Meeker v. Edmundson,
415 F.3d 317, 323 (4th Cir.2005) (quoting
Anderson v. Creighton,
483 U.S. 635, 641, 107 S.Ct. 3034, 97 L.Ed.2d 523 (1987)). And in this respect, defendant has seriously contested only whether the law regarding probable cause to arrest for a § 18.2-388 violation was clearly established at the time of plaintiffs arrest. Yet, it is clear on the existing law that where, as here, a person is arrested outside his front door for being drunk in public solely on the basis of an alcoholic odor and bloodshot eyes, the arrest is unreasonable; put simply, there must be more credible indications of intoxication than the meager basis present here.
See Brown,
401 F.3d at 597. Accordingly, defendants’ motions for summary judgment on plaintiffs constitutional claims on qualified immunity grounds must be denied.

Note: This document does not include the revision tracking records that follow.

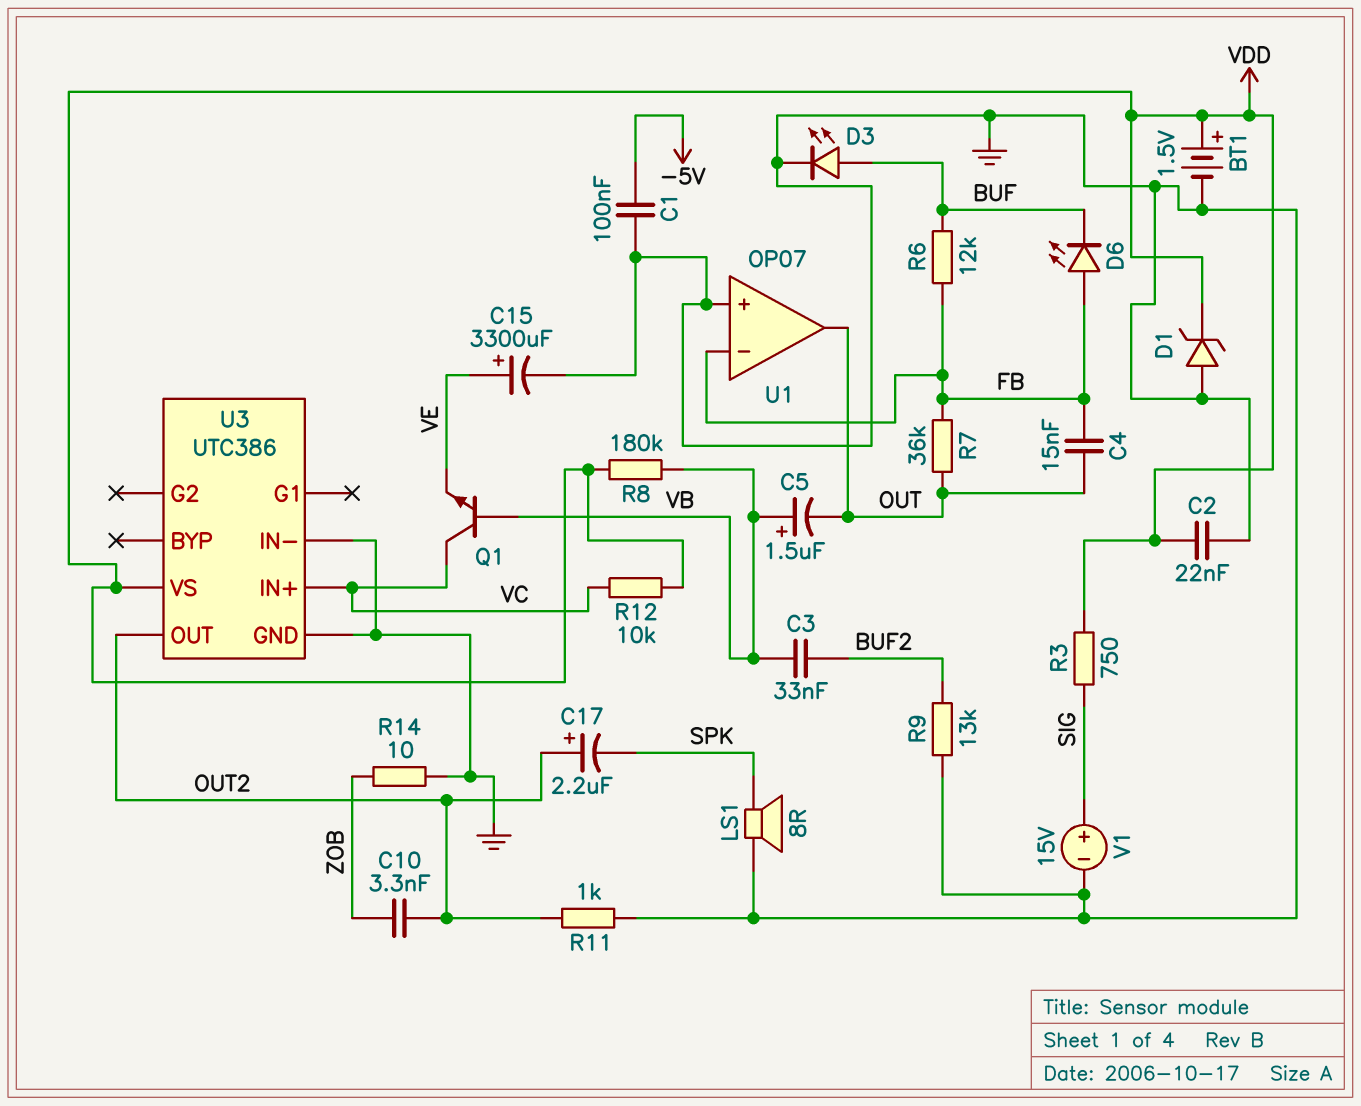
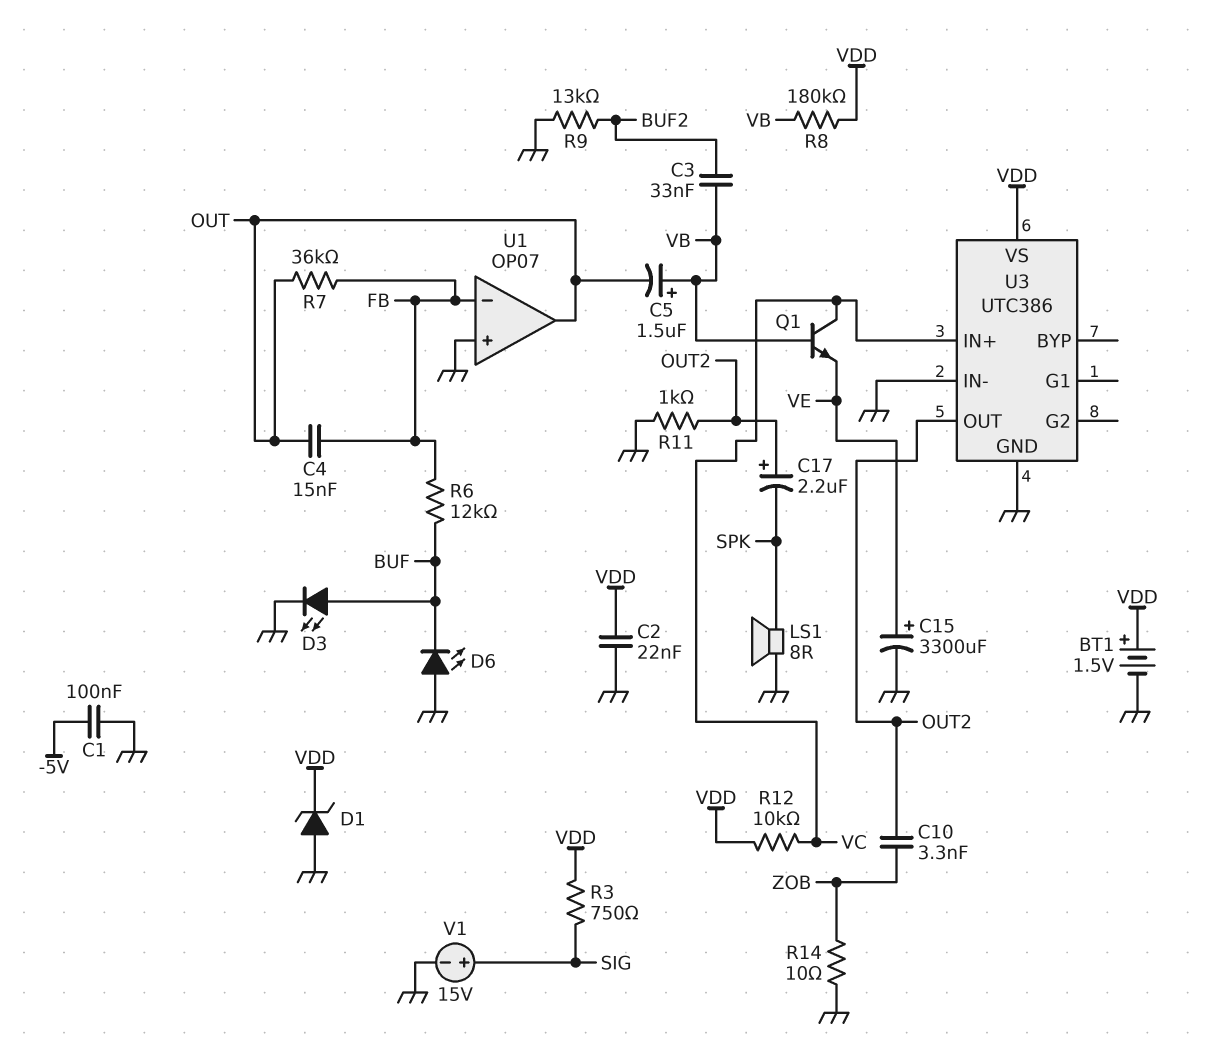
D6: LED (A FB, K BUF) -> LED (A GND, K BUF)

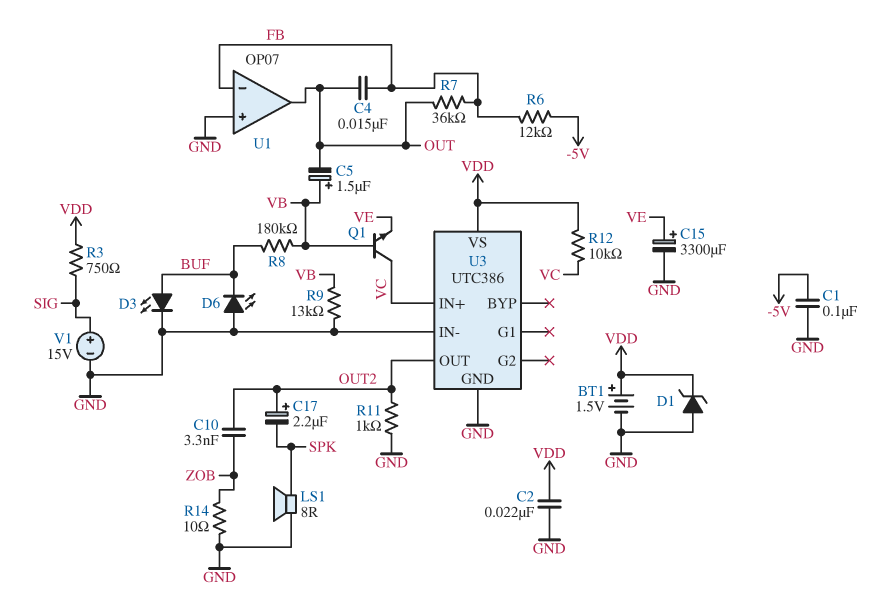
C3: 33nF (BUF2, VB) -> none
R6: 12k (BUF, FB) -> 12k (-5V, FB)
R8: 180k (VB, VDD) -> 180k (BUF, VB)
R9: 13k (BUF2, GND) -> 13k (GND, VB)

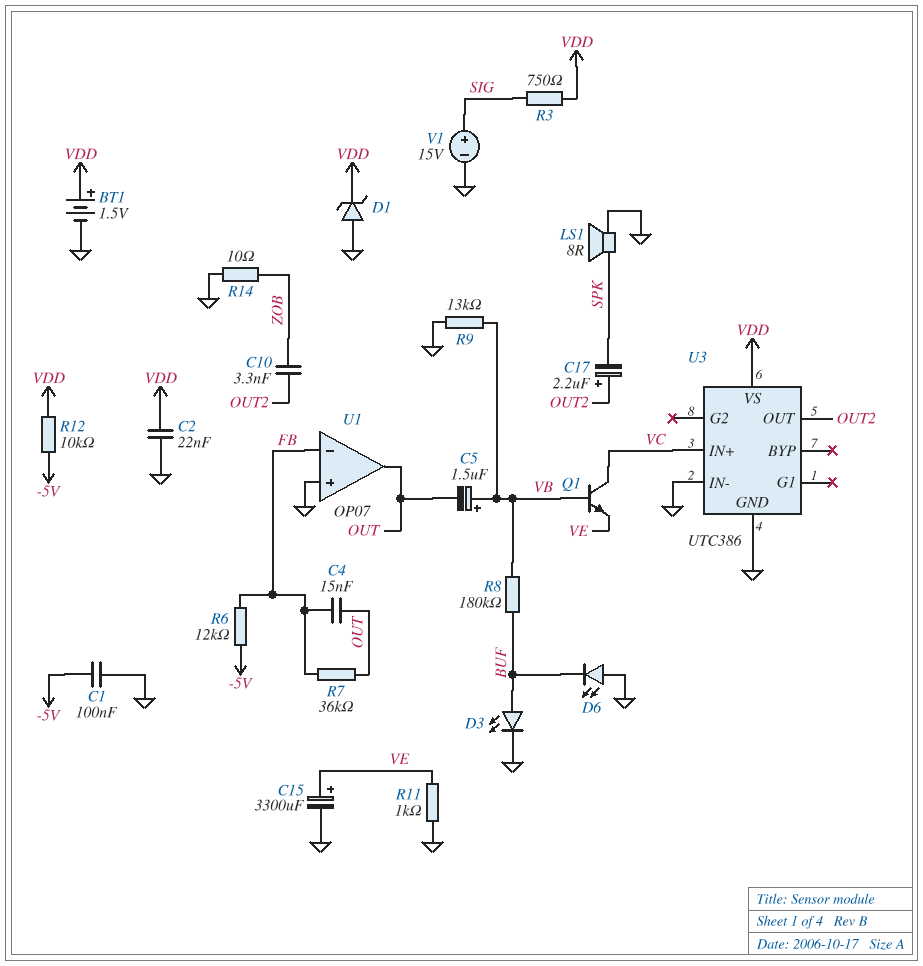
R11: 1k (GND, OUT2) -> 1k (GND, VE)
R12: 10k (VC, VDD) -> 10k (-5V, VDD)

C. Plaintiffs Lost Wages Claim
Finally, plaintiffs claim for lost wages is speculative, rests on inadmissible hearsay, and hence is vulnerable to partial summary judgment in favor of defendants. In this respect, plaintiffs counsel forecasts that plaintiffs lost wages claim would be based solely on plaintiffs testimony that he was offered a $47,000/year job prior to his arrest and that the prospective employer ultimately revoked the offer following plaintiffs arrest. Even assuming that evidence of the offer is admissible non-hearsay, plaintiffs counsel concedes that plaintiff will not be able to present any nonhearsay (or admissible hearsay) evidence as to the withdrawal or the reasons for the withdrawal. On these facts, it is appropriate to grant partial summary judgment for defendants on plaintiffs lost wages claim.
Accordingly, for these reasons, and the reasons stated from the Bench,
It is hereby ORDERED that defendants’ motions for summary judgment are GRANTED IN PART, insofar as (i) plaintiffs claims against defendant Aquia Harbour Property Owners Association are DISMISSED WITH PREJUDICE and (ii) defendants are granted partial summary judgment with respect to plaintiffs claim for lost wages. Defendants’ motions for summary judgment are DENIED in all other respects.
The Clerk is directed to send a copy of this Order to all counsel of record.